Chaque semaine pendant la campagne, Yahoo! Actualités confronte les éditos de Rue89 et Causeur.fr sur un même thème. Cette semaine, Elisabeth Lévy et Pascal Riché s'interrogent sur le retour de l'uniforme à l'école

Sur le champ de Battle en uniforme

Par Pascal Riché

Regardez ce tableau signé d'Henri Geoffroy. Il représente une classe de l'époque des "hussards noirs", avec des gosses au crâne rasé (bonne méthode contre les poux), aux blouses grises et bien repassées, aux pupitres bien rangés. Et une maîtresse parfaite, douceur et chignon soigné. Il ne manque plus que le tableau noir et la règle de fer pour que l'image soit parfaite.

C'est ce tableau qui orne le salon de l'hôtel du ministre de l'Éducation nationale : comme si l'école idéale, celle dont on rêve en plus haut lieu, était l'école de papa - ou plutôt d'arrière-grand-papa.

Le débat politique sur l'école parviendra-t-il à sortir de ce paradis perdu, rassurant et réactionnaire ? A écouter les différents candidats, tous défendent l'école d'hier, aucun ne défend l'école de demain.
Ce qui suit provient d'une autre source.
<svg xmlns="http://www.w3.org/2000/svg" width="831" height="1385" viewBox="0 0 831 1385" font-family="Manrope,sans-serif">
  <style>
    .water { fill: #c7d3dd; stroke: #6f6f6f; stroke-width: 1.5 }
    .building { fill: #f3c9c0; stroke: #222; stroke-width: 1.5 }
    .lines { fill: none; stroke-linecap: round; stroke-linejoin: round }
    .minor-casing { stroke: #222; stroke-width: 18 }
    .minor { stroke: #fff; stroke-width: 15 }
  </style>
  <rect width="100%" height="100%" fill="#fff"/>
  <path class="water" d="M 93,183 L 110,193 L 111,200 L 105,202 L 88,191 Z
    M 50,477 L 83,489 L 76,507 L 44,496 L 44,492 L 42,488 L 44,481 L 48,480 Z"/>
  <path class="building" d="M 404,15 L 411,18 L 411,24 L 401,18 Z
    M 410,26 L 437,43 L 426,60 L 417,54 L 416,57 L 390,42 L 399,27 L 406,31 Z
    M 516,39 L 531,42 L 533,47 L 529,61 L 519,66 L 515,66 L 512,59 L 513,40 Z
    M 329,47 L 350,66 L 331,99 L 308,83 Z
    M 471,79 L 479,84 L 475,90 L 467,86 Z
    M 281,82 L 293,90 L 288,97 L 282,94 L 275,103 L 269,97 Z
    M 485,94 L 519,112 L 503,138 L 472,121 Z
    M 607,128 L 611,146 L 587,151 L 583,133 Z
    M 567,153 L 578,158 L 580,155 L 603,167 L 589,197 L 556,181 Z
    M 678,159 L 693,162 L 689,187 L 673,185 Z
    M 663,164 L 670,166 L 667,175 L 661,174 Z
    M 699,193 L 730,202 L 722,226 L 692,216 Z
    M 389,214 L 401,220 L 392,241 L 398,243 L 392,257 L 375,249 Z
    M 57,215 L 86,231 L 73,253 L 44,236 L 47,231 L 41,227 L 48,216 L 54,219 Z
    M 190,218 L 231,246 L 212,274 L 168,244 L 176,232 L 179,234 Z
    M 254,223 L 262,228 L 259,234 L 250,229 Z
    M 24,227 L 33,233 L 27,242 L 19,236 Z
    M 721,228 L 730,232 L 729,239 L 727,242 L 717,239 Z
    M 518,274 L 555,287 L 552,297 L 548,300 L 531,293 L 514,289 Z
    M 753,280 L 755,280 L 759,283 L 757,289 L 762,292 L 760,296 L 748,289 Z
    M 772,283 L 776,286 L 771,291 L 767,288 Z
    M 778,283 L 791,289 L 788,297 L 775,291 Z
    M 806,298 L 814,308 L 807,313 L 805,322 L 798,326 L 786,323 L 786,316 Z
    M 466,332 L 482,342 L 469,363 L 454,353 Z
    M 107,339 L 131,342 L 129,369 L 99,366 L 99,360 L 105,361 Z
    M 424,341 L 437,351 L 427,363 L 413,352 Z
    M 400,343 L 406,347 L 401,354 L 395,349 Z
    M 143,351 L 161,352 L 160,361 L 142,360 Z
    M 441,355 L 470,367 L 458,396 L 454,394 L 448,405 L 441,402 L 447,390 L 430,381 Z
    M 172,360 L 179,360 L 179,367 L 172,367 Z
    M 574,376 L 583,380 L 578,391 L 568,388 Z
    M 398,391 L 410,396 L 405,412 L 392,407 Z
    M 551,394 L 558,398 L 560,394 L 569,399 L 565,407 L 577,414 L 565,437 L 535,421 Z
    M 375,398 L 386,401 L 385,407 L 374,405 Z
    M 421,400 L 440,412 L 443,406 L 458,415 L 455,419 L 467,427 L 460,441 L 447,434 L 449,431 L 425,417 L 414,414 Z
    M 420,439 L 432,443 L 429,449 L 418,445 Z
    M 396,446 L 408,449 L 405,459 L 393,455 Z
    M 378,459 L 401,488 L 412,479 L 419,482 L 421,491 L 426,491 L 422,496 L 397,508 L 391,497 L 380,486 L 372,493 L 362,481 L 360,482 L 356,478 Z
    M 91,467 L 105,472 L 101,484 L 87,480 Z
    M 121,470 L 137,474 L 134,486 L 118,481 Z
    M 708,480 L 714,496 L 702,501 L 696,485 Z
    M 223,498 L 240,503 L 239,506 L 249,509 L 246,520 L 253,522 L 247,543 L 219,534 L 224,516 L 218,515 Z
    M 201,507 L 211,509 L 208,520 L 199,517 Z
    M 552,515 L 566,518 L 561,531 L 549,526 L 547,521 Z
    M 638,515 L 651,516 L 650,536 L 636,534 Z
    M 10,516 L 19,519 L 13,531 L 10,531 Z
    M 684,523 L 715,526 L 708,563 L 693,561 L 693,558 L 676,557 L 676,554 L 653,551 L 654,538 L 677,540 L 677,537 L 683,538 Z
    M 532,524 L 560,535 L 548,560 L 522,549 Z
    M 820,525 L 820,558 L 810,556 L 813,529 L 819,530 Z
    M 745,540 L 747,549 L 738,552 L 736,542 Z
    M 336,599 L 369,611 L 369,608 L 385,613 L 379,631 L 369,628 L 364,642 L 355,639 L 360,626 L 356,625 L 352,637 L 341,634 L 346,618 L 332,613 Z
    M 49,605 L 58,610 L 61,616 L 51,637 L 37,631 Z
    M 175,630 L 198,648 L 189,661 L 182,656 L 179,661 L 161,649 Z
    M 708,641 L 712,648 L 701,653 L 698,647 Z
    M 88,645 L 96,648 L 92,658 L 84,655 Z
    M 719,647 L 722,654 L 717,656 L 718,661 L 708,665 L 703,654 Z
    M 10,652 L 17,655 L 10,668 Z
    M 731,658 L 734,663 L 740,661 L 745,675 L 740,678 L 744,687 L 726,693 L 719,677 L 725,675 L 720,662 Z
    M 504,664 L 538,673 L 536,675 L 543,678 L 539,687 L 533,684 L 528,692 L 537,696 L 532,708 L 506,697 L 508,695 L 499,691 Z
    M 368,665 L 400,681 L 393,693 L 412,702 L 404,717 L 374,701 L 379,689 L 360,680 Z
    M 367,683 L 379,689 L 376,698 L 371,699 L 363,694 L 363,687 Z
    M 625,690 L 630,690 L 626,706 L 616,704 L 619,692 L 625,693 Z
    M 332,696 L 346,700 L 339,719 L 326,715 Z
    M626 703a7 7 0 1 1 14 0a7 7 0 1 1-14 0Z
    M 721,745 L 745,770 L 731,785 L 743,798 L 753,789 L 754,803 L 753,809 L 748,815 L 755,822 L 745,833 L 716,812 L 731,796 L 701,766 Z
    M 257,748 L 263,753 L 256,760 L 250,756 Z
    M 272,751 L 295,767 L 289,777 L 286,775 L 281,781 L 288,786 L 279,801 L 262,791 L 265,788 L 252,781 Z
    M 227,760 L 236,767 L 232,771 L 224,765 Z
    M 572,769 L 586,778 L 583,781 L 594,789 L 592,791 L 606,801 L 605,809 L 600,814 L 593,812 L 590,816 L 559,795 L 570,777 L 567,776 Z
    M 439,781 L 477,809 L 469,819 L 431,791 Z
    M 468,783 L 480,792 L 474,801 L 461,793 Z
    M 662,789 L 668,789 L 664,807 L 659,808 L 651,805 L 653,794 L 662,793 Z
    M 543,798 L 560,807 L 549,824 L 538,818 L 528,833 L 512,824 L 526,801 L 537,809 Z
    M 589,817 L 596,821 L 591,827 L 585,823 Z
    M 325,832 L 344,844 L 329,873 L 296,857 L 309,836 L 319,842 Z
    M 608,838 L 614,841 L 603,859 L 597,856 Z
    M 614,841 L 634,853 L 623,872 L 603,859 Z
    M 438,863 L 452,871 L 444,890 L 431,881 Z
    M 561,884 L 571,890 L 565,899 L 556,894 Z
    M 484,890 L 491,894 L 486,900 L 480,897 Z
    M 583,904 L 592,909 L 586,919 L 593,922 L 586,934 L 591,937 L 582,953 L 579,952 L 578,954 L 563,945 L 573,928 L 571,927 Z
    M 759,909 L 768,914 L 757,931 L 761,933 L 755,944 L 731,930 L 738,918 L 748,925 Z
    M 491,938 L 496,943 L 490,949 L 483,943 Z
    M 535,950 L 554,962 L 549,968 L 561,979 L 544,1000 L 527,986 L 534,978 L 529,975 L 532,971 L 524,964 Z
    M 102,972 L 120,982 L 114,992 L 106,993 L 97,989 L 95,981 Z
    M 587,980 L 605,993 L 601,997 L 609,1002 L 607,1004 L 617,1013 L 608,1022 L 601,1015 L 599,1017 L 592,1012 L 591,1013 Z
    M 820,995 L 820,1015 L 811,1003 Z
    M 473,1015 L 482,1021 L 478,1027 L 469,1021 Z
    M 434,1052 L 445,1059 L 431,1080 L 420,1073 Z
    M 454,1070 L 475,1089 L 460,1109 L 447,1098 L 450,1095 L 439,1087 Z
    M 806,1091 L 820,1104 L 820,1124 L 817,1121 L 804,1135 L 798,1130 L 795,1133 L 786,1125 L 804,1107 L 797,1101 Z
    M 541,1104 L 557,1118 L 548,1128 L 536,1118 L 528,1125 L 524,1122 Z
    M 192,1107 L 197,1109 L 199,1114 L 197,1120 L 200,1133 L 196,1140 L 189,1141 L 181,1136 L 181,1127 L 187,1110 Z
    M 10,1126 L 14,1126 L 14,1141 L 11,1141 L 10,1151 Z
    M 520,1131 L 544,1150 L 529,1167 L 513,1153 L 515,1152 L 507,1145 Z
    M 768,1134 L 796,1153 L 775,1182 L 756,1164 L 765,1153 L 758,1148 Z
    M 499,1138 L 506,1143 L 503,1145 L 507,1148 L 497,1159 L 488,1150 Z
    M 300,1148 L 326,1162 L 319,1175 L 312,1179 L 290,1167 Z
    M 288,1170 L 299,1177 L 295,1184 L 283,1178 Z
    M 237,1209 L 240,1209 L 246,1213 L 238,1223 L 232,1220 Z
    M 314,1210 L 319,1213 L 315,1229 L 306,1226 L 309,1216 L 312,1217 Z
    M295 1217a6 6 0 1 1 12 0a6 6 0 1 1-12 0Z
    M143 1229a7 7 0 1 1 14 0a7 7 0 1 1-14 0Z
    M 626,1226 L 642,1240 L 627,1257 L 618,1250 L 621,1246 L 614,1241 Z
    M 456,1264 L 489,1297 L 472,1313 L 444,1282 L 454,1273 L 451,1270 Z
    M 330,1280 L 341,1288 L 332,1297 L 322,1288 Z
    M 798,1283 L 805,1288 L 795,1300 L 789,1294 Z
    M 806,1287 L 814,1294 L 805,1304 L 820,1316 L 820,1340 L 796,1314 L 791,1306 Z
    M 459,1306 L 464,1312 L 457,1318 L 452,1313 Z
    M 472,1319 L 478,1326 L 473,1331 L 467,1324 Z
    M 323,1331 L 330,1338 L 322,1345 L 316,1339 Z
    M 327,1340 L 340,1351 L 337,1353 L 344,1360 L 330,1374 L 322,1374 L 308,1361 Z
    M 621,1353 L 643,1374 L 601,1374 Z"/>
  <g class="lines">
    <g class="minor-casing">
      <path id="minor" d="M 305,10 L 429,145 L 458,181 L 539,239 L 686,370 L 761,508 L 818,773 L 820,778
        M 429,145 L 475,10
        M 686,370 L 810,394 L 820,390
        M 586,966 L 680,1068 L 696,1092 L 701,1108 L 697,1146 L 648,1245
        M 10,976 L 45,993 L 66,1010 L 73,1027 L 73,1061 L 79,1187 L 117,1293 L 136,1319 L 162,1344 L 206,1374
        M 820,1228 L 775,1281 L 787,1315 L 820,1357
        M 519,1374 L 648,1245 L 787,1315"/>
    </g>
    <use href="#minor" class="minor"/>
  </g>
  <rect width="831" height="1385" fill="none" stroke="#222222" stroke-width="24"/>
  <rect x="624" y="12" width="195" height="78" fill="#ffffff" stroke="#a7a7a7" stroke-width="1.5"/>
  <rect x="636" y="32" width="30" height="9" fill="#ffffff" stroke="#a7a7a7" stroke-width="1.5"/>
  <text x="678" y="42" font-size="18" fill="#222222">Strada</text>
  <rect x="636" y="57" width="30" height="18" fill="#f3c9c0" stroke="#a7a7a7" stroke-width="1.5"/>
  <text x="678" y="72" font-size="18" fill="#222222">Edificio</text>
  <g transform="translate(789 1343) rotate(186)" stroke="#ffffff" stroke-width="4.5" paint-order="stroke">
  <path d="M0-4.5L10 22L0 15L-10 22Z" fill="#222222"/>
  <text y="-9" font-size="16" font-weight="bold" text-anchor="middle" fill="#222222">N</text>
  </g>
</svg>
On "recentre l'école sur les fondamentaux". On fustige les "pédagogues". On ne trouve personne pour pleurer la disparition des IUFM... qui n'ont pourtant été remplacés par rien.

Les professeurs stagiaires, non formés donc, sont facilement envoyés dans les quartiers les plus difficiles sans que cela ne choque personne : "Un jeune professeur n'est pas forcément un mauvais professeur", se défend Luc Chatel, à qui j'ai récemment posé la question.
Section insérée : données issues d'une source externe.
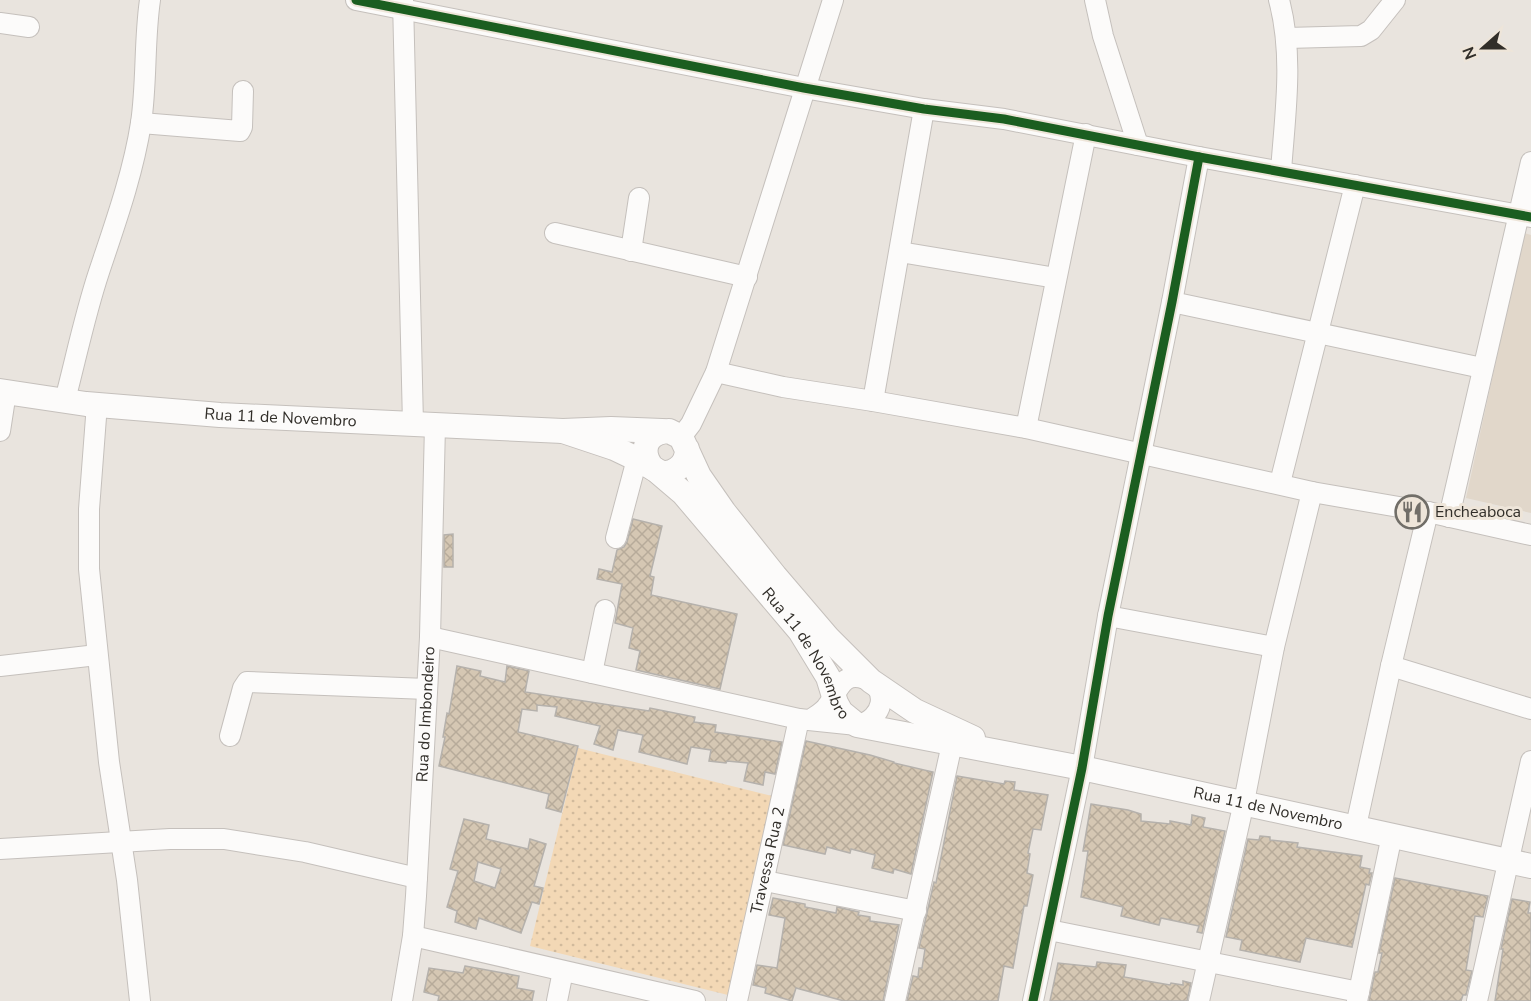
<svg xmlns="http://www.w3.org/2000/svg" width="1531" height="1001" viewBox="0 0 1531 1001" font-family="'Nunito Sans',sans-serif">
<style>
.built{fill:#e1d7ca}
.park{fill:url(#park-dots)}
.building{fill:url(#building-cross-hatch);stroke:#b5b1ac;stroke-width:1.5;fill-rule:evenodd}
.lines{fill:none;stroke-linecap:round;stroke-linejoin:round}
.minor-casing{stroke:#c5c0bc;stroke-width:22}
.major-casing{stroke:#c5c0bc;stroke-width:26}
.minor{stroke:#fcfbfa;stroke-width:20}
.major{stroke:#fcfbfa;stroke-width:24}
.cycleway-casing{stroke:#eee5d9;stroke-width:13}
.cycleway{stroke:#1b5e20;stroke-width:9}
.labels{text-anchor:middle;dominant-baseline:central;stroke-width:6;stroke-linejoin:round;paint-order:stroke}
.street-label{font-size:16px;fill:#312e29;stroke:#eee5d9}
.poi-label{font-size:16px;fill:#312e29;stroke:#eee5d9;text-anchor:start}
</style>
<defs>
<pattern id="park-dots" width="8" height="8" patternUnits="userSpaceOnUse" patternTransform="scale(1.5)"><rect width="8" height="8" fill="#f3d8b5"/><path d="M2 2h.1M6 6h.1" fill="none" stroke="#d1ba9c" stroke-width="1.8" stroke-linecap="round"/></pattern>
<pattern id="building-cross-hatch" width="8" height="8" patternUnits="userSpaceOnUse" patternTransform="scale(1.5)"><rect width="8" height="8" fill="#d5c7b3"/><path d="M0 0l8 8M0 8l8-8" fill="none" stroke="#b7ab9a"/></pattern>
</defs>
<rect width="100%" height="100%" fill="#e9e4de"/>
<polygon class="built" points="1524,233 1531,235 1531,513 1466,498"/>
<polygon class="park" points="578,748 776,797 728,995 530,946"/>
<g class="building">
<polygon points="633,519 662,526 650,576 654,577 651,595 737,614 720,689 636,670 640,651 629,648 633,628 615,623 622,584 597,579 599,569 612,572 617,550 624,547 627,542"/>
<polygon points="453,534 453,567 444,567 444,535"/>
<polygon points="457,666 481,671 480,676 505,682 507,666 529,671 525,692 649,711 650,708 695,717 694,722 716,725 715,732 782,742 775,774 765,772 763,785 744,781 748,763 727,761 726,763 709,761 711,750 691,747 687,764 639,752 643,735 618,730 613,750 594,744 600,726 555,716 557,707 537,705 537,711 522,709 518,732 578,746 561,812 546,808 549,794 439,766 445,737 443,737 447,713 449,714"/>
<polygon points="806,741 870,755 894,762 894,763 933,772 911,874 894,869 893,873 872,868 875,855 851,849 850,853 827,847 825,854 783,845"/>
<polygon points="957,776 1004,784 1005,781 1015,782 1014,790 1048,795 1041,830 1033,829 1028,853 1030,854 1027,873 1033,875 1027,906 1024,906 1013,968 1004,966 998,1001 907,1001 913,976 918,977 919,968 922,968 925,949 919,948 934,882 936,883"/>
<polygon points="1091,804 1128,810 1141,814 1141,821 1170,824 1170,821 1191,825 1192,815 1205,818 1203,827 1225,831 1202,933 1197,932 1199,926 1161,918 1159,925 1121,916 1123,907 1081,897 1088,851 1083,851"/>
<path d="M464,819L489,825L486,839L528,849L530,839L546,844L534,886L543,888L539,904L532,902L521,933L479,918L476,929L455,922L457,911L447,907L458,871L450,869ZM478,862L501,869L495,888L474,881Z"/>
<polygon points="1260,836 1270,837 1270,840 1298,843 1297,847 1362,856 1360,867 1370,869 1369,873 1372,873 1369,885 1366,884 1352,947 1306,938 1300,962 1240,950 1242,940 1226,937 1248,839 1259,840"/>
<polygon points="1395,878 1488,896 1483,917 1475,916 1466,970 1472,971 1466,995 1463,995 1461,1001 1369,1001 1375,972 1378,972 1382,953 1379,953"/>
<polygon points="773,898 805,904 805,907 836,913 837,907 859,912 858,915 870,917 870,921 899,925 883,1001 844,1001 796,988 792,1001 765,993 766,988 753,985 757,965 777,968 785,918 769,915"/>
<polygon points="1512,899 1530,902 1528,913 1531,913 1531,1001 1495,1001 1503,949 1501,949"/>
<polygon points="1097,962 1126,965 1124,977 1170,985 1171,983 1183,985 1183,981 1191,983 1187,1001 1050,1001 1058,963 1096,967"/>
<polygon points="465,966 519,976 517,988 534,991 532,1001 438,1001 439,996 424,992 429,968 463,973"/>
</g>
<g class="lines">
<g class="minor-casing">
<g id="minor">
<polyline points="356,0 804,88 924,109 1004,119 1199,157 1531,217"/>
<polyline points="403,0 413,424"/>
<polyline points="1095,0 1103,36 1138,145"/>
<path d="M1279,0C1294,56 1285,114 1281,171"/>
<polyline points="0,23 29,27"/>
<polyline points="1287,38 1361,36 1371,30 1395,0"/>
<polyline points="141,123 240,131 242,127 243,91"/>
<polyline points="555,233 747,277"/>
<polyline points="631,251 639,198"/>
<polyline points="900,252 1056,278"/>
<polyline points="1172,302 1482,368"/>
<polyline points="716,372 783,387 873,401 1026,428 1312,492 1428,512 1531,535"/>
<path d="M65,400C76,358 85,314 99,272C115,224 133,174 141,123C147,82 144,41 150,0"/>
<polyline points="873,401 924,109"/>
<polyline points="97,404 89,509 89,569 109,762 127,880 140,1001"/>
<polyline points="1026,428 1086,134"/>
<polyline points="0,431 6,392"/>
<polyline points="681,437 691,424 716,372 833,0"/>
<polyline points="1280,483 1355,185"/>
<polyline points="1449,517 1531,162"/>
<polyline points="616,538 637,459"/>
<polyline points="1108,616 1274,647"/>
<path d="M430,637L799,719L857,725C884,720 890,688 865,679C842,670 838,692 828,705C824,712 817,715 810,720"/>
<polyline points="0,666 97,655"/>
<polyline points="1391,666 1531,709"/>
<polyline points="592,673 605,610"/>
<polyline points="230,736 243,688 247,682 427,689"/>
<polyline points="1356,826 1391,666 1428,512"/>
<polyline points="0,849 170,839 224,839 305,852 417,878"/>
<polyline points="765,881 916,911"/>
<polyline points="1049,930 1359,992"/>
<polyline points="413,936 695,1001"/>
<path id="s1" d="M402,1001L413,936L416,896L430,637L435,425"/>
<polyline points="557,1001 563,971"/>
<path id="s2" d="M737,1001L799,719"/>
<polyline points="895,1001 952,744"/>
<polyline points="1033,1001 1082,768 1108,616 1172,302 1199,157"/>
<polyline points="1199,1001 1244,802 1274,647 1312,492"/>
<polyline points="1357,1001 1392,835"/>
<polyline points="1477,1001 1531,761"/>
</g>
</g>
<g class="major-casing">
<g id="major">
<path id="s3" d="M0,391L86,404L220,415L563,431L611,429L662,431"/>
<path id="s4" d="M563,431L614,448L637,459L656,470L683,493L800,631L828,677L836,703L841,712L857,725L1082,768L1531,866"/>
<path d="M687,449C687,457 685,464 677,469C649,488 627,433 669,431L681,437L699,476L724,512L775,576L828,638L871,681L915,711L973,738"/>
</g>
</g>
<use href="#minor" class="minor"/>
<use href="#major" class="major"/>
<g class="cycleway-casing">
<g id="cycleway">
<polyline points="356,0 804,88 924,109 1004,119 1199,157 1531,217"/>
<polyline points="1033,1001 1082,768 1108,616 1172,302 1199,157"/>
</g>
</g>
<use href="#cycleway" class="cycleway"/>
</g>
<defs>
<g id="restaurant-ring" transform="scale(1.725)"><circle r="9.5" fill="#eee5d9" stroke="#716e68" stroke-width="1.5"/><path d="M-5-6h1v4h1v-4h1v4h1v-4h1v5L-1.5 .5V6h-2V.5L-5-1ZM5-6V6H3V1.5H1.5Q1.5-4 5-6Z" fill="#716e68"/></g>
</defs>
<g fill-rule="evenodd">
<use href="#restaurant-ring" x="1412" y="512"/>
</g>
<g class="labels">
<g class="street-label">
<text stroke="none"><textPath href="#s3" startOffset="282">Rua 11 de Novembro</textPath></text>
<text stroke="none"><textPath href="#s4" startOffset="340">Rua 11 de Novembro</textPath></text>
<text stroke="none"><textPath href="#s1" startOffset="288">Rua do Imbondeiro</textPath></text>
<text stroke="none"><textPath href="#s4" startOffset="849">Rua 11 de Novembro</textPath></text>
<text stroke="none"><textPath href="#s2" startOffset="144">Travessa Rua 2</textPath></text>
</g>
<g class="poi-label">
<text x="1435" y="512">Encheaboca</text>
</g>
</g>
<g transform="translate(1483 48) rotate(249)" stroke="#eee5d9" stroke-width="4.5" paint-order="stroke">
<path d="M0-4.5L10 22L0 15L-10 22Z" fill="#312e29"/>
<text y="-9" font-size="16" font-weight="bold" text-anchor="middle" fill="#312e29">N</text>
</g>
</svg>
La tartufferie de l'uniforme

Le débat sur l'éducation est d'une pauvreté aussi crasse que les godillots des élèves du tableau d'Henri Geoffroy. L'UMP vient ainsi d'annoncer une "expérimentation" sur "un vêtement commun". Énorme ficelle !

Dans la presse ou sur le Web, c'est devenu "Fillon veut imposer l'uniforme à l'école". Objectif atteint : comment, en lançant un vague ballon d'essai déjà pas mal amorti, faire passer le message qu'on est super-réac sur l'école...

L'argument avancé par les partisans de l'uniforme est la nécessité de "gommer les inégalités". C'est d'une tartufferie sans nom. Couvrez ce sweat-shirt Abercrombie que je ne saurais voir ! Comment croire une seconde que des inégalités puissent disparaître sous une veste commune ?

La démagogie des 60 000 postes

François Hollande, pendant ce temps, se débat avec le chiffre magique (la création de 60 000 postes) qu'il a lancé pendant la campagne de la primaire socialiste. Quel sparadrap ennuyeux ! Il avait lancé l'idée au moment où montait la polémique sur la "gauche molle". On comprend bien ce qui est passé dans sa tête :

"Je vais t'en foutre, moi, de la gauche molle, tiens, prends toi ces 60 000 postes dans les dents ! On fait moins la maline, hein?"

Mais ce chiffre n'a aucun sens. Même les profs ont été atterrés : ce n'est pas ce genre de promesse qu'ils attendent, c'est une vision de ce que doit être l'école aujourd'hui, et ce que doit devenir leur métier. Mais la gauche se contente de dévoiler de futures largesses budgétaires -- qui seront, parions, réduites quand la bise sera venue.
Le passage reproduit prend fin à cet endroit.